Tomemos conciencia de la gravedad de esta enfermedad y pongamos en práctica recomendaciones mínimas que nos pueden librar de este mal.
Debido a la falta de información, la mayoría de personas en nuestro medio, ha tomado el tema del SIDA como algo sin importancia y, en muchos casos, tan solo se le tiene en cuenta para inventar chistes y gracejos, que no solo divierten sino que minimizan la enfermedad, tornándola aún más peligrosa ya que al no entender la gravedad que ésta representa se facilita enormemente su expansión.
Para indicar de una manera clara la proporción de este terrible mal, se ha comparado con la magnitud de un iceberg, es decir, con una enorme masa de hielo proveniente de un glaciar.
La parte visible que emerge del agua es sumamente pequeña (número de pacientes que experimentan los síntomas causados por el SIDA) en relación a la colosal mole que permanece oculta (cantidad de personas que tienen SIDA y no sienten nada, pero que están transmitiendo la enfermedad). La comparación se hace señalando en esta forma la tremenda diferencia que hay entre el número de infectados que ya han desarrollado la afección y los que están contaminados por el germen pero que aún no experimentan sintomatología alguna. Es decir, que todavía no evidencian ninguna señal de poseer el virus, pero con su sangre, su semen o su secreción vaginal ya están transmitiendo el mal aceleradamente. Éstos últimos son los llamados “enfermos asintomáticos” o “portadores sanos”

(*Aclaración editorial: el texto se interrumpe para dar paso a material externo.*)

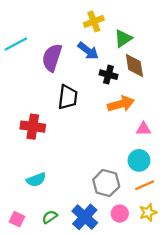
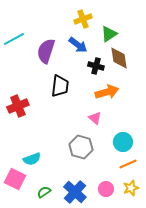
red cross: (33, 127) -> (18, 106), moved, turned -30
pink triangle: (143, 129) -> (95, 118), moved, turned 40
gray hexagon: (106, 183) -> (81, 147), moved
pink square: (17, 219) -> (15, 179), moved, size x1.5

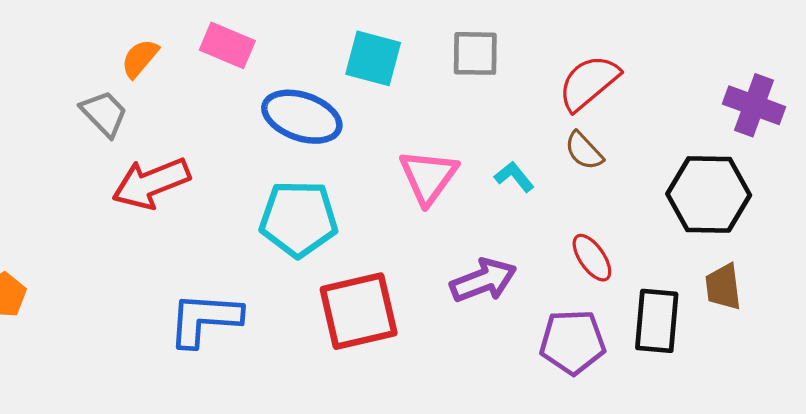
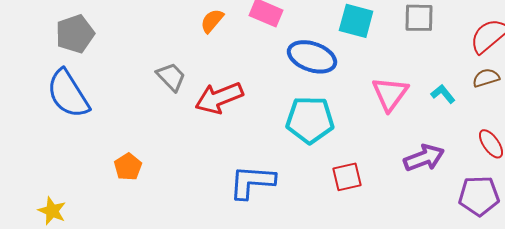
gray trapezoid: (104, 113) -> (171, 77), moved
brown semicircle: (584, 151) -> (486, 78), turned 116
red square: (359, 311) -> (347, 177), size x0.6

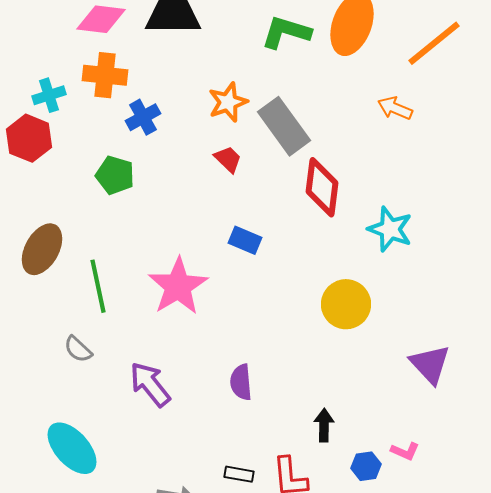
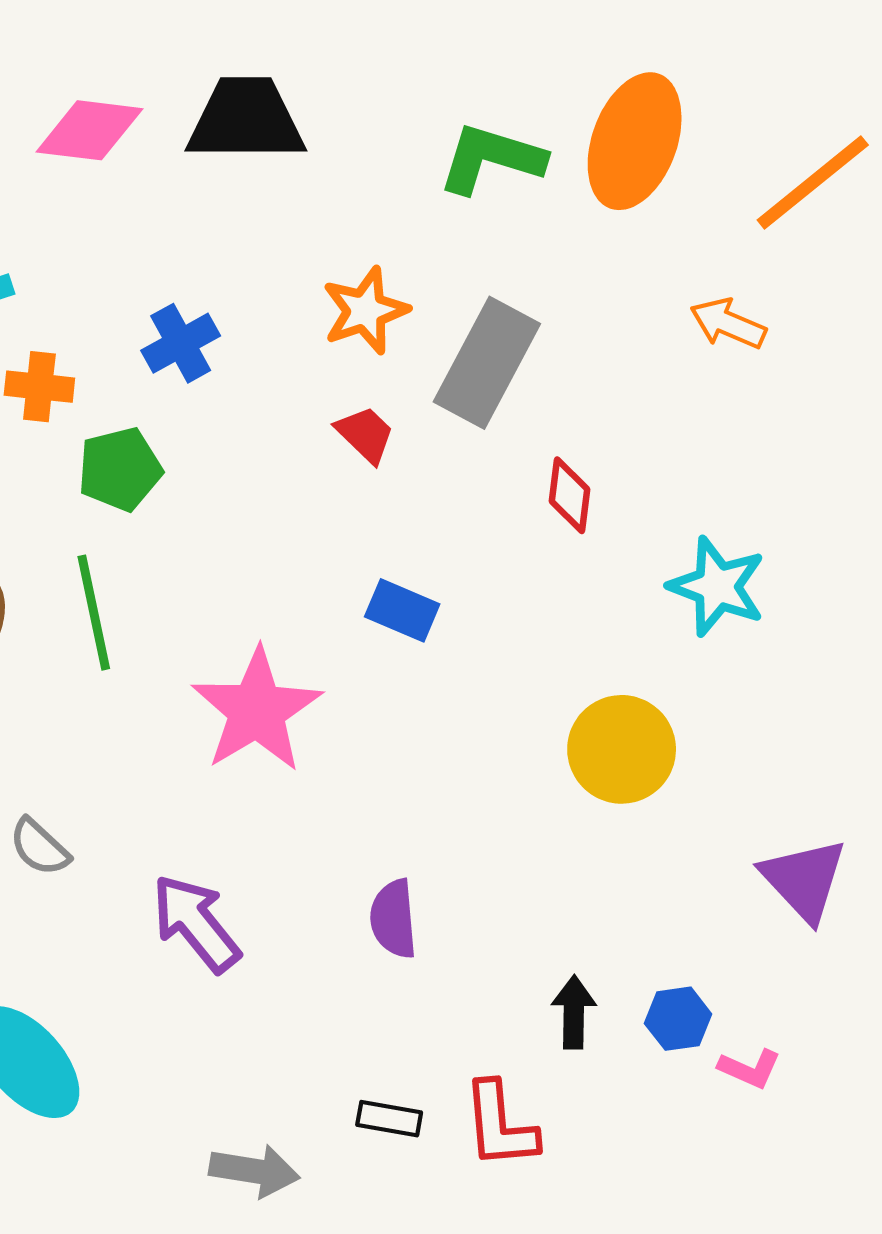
orange cross: (105, 75) -> (39, 387), moved, size x0.7
gray rectangle: (284, 126) -> (487, 363), turned 64
green pentagon: (115, 175) -> (120, 469), turned -30
red diamond: (322, 187) -> (569, 495), size x0.6
green line: (98, 286) -> (94, 613), moved
blue hexagon: (366, 466) -> (678, 1019), moved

Para evitar el SIDA, es esencial tener en cuenta cuáles son los medios de transmisión, para evitar así toda posibilidad de infección, además saber exactamente cuáles son los actos que parecen ser riesgosos pero que no lo son. Así se podrán evitar los primeros y pasar inadvertidos los segundos.

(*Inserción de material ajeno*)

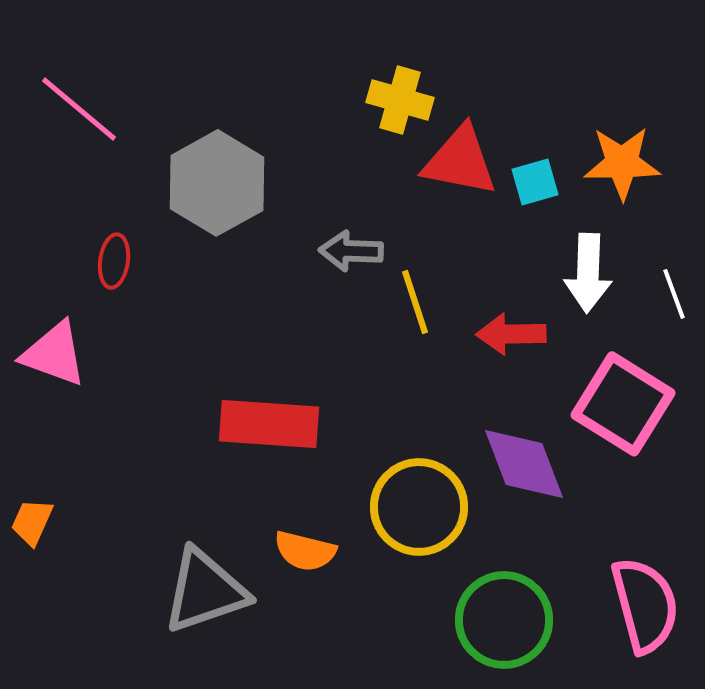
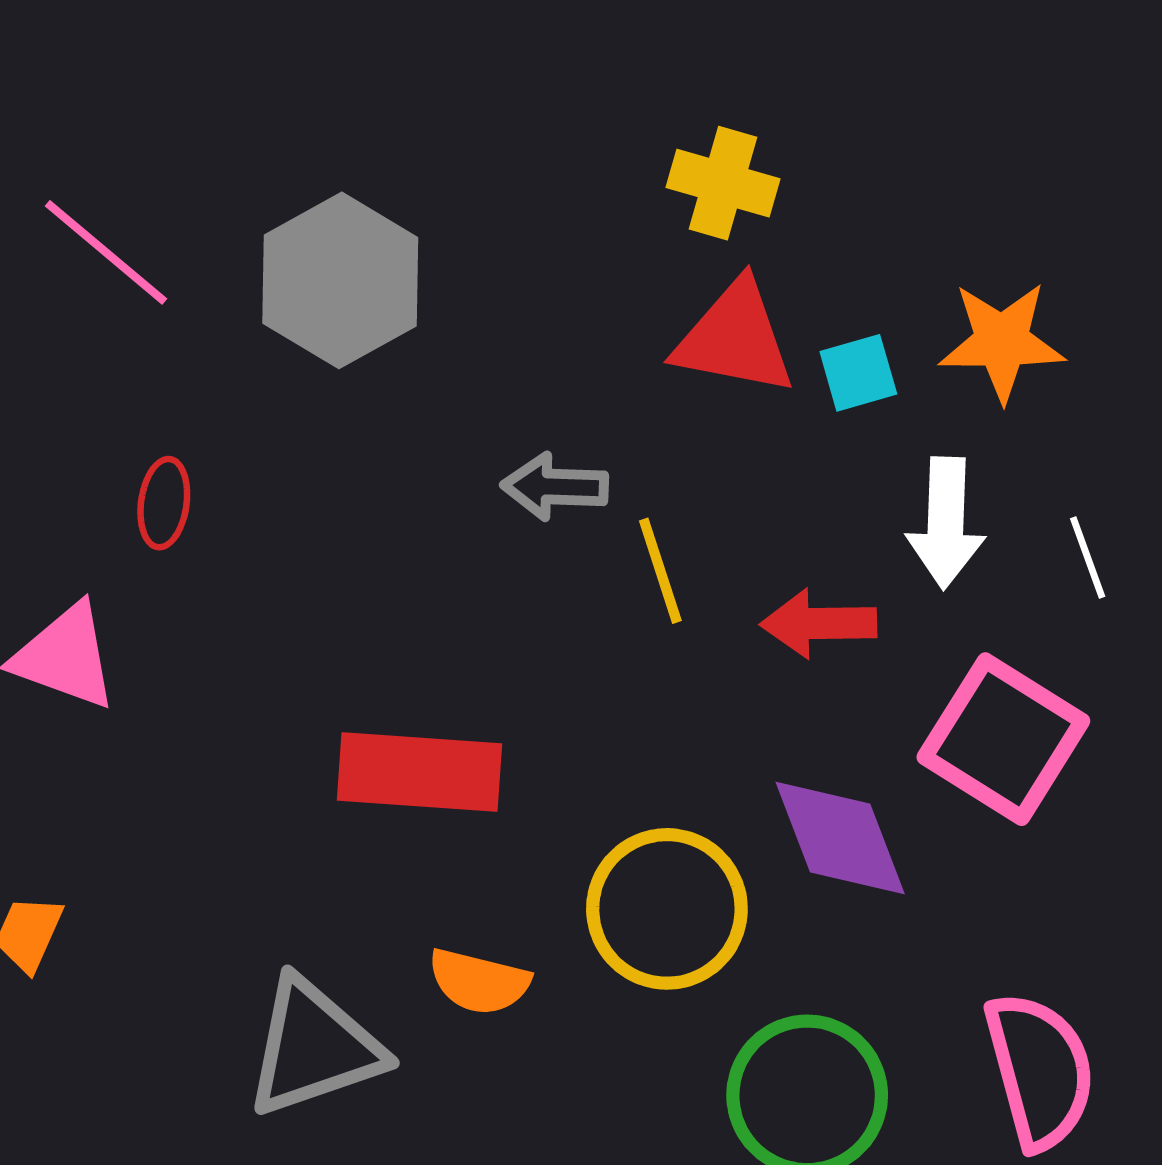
yellow cross: (400, 100) -> (723, 183), moved
gray hexagon: (217, 183) -> (340, 280), moved

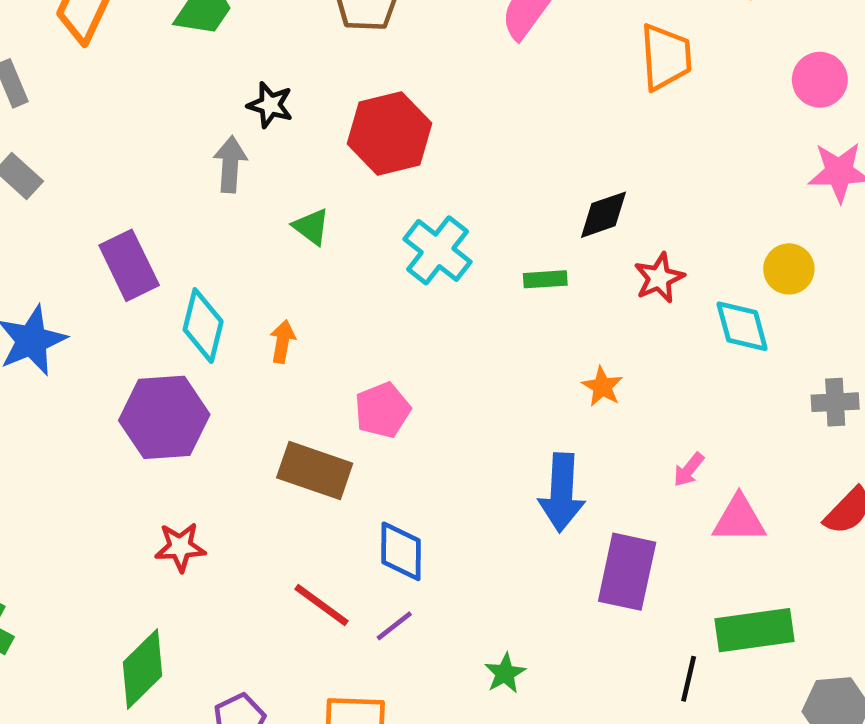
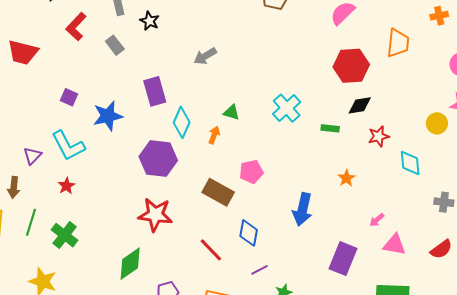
black star: (270, 105) -> (150, 21), moved
red hexagon: (389, 134) -> (351, 66), moved
gray arrow: (230, 164) -> (205, 56), turned -135
green triangle: (311, 227) -> (231, 112), moved, turned -30
yellow circle: (789, 269) -> (437, 123), moved
blue arrow: (562, 493) -> (303, 209), moved
red star: (180, 547) -> (155, 215), size x1.6
purple line: (394, 626) -> (260, 270), moved

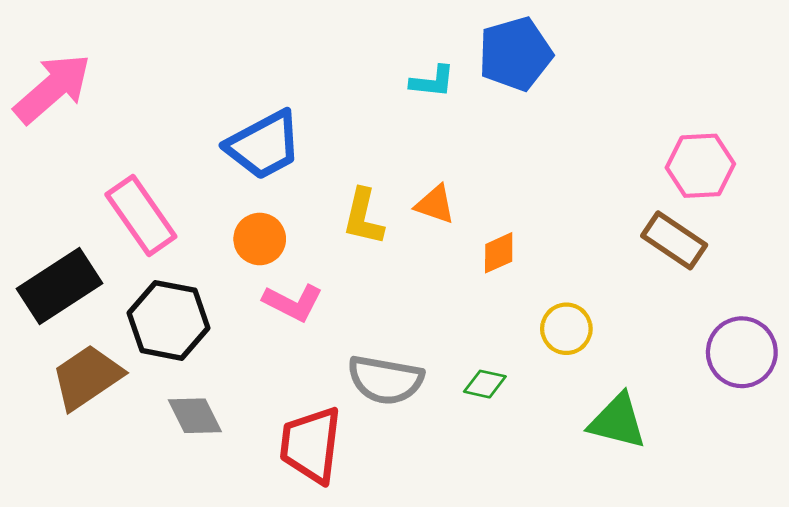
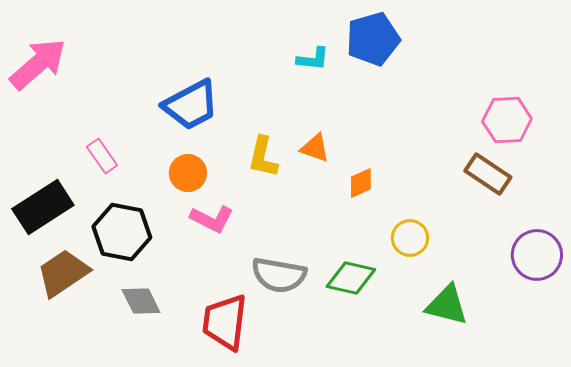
pink rectangle: (141, 215) -> (102, 156), size x0.6
green diamond: (485, 384) -> (351, 278), size x1.6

Hay individuos que prefieren ignorar completamente la existencia de la enfermedad, hay otros que viven prevenidos de todo y contra todo, temiendo permanentemente que cualquier actividad les pueda infectar.
Las secreciones de líquidos como: saliva, lágrimas, sudor, mucosa nasal, orina o materia fecal, NO transmiten el virus.

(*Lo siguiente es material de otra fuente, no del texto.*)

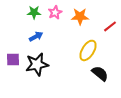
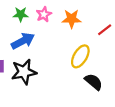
blue arrow: (36, 36) -> (23, 41), size x1.5

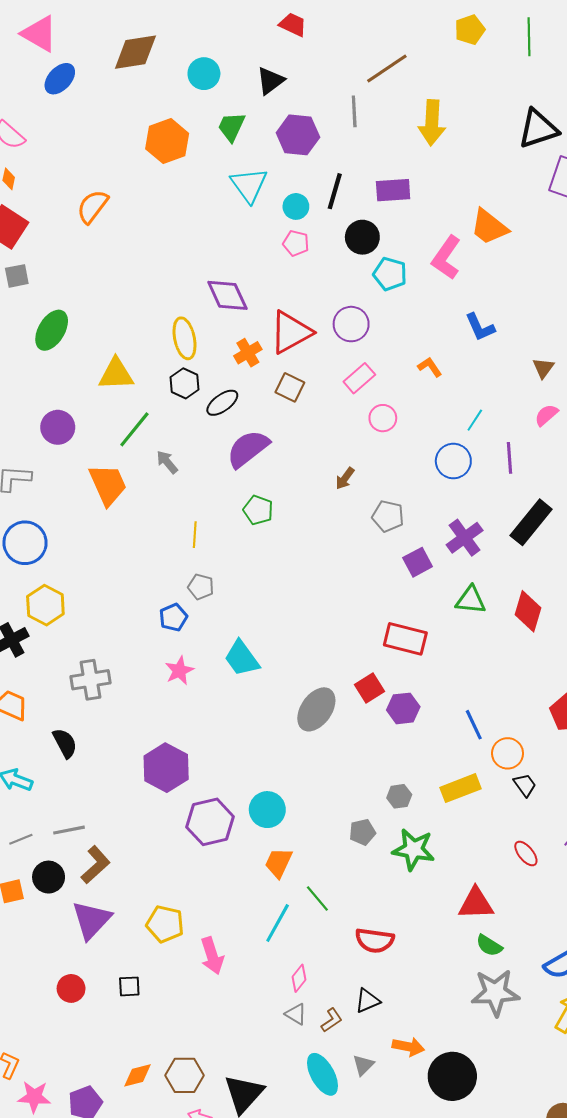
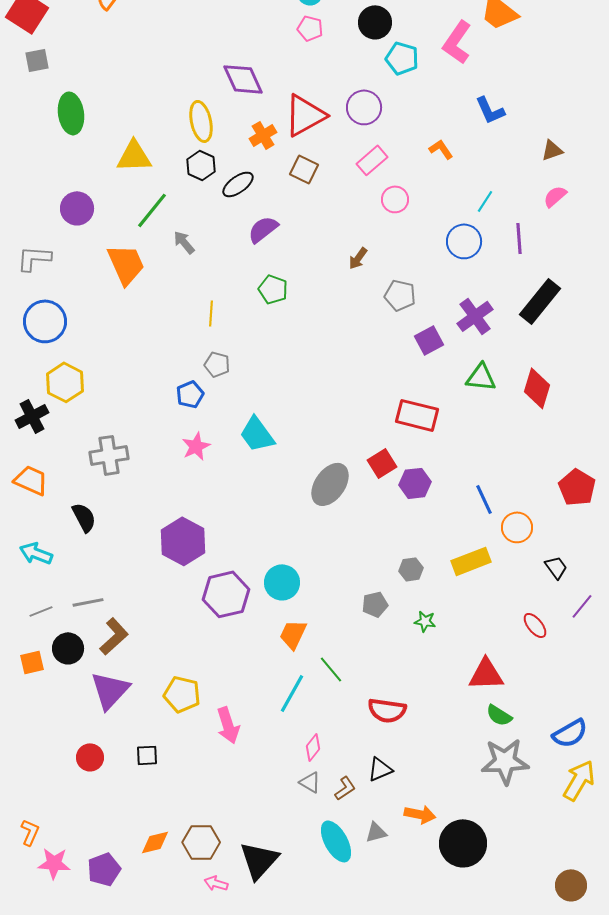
green ellipse: (52, 330) -> (71, 113), turned -39
brown triangle: (543, 368) -> (552, 150), turned 35
purple semicircle: (248, 449) -> (263, 229), size x0.7
black trapezoid: (525, 785) -> (556, 567), moved
green star: (413, 849) -> (425, 621), size x0.5
gray triangle: (363, 1065) -> (376, 832), turned 30

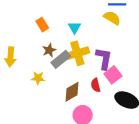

La infección se produce cuando los líquidos de sangre, semen o secreción vaginal están contaminados con el VIH y entran en contacto con alguna herida, laceración o fisura de alguna persona, lo cual permitirá que el virus penetre en su torrente sanguíneo, infectando así al individuo. Cualquier tipo de secreción que contenga pus es también altamente infectante.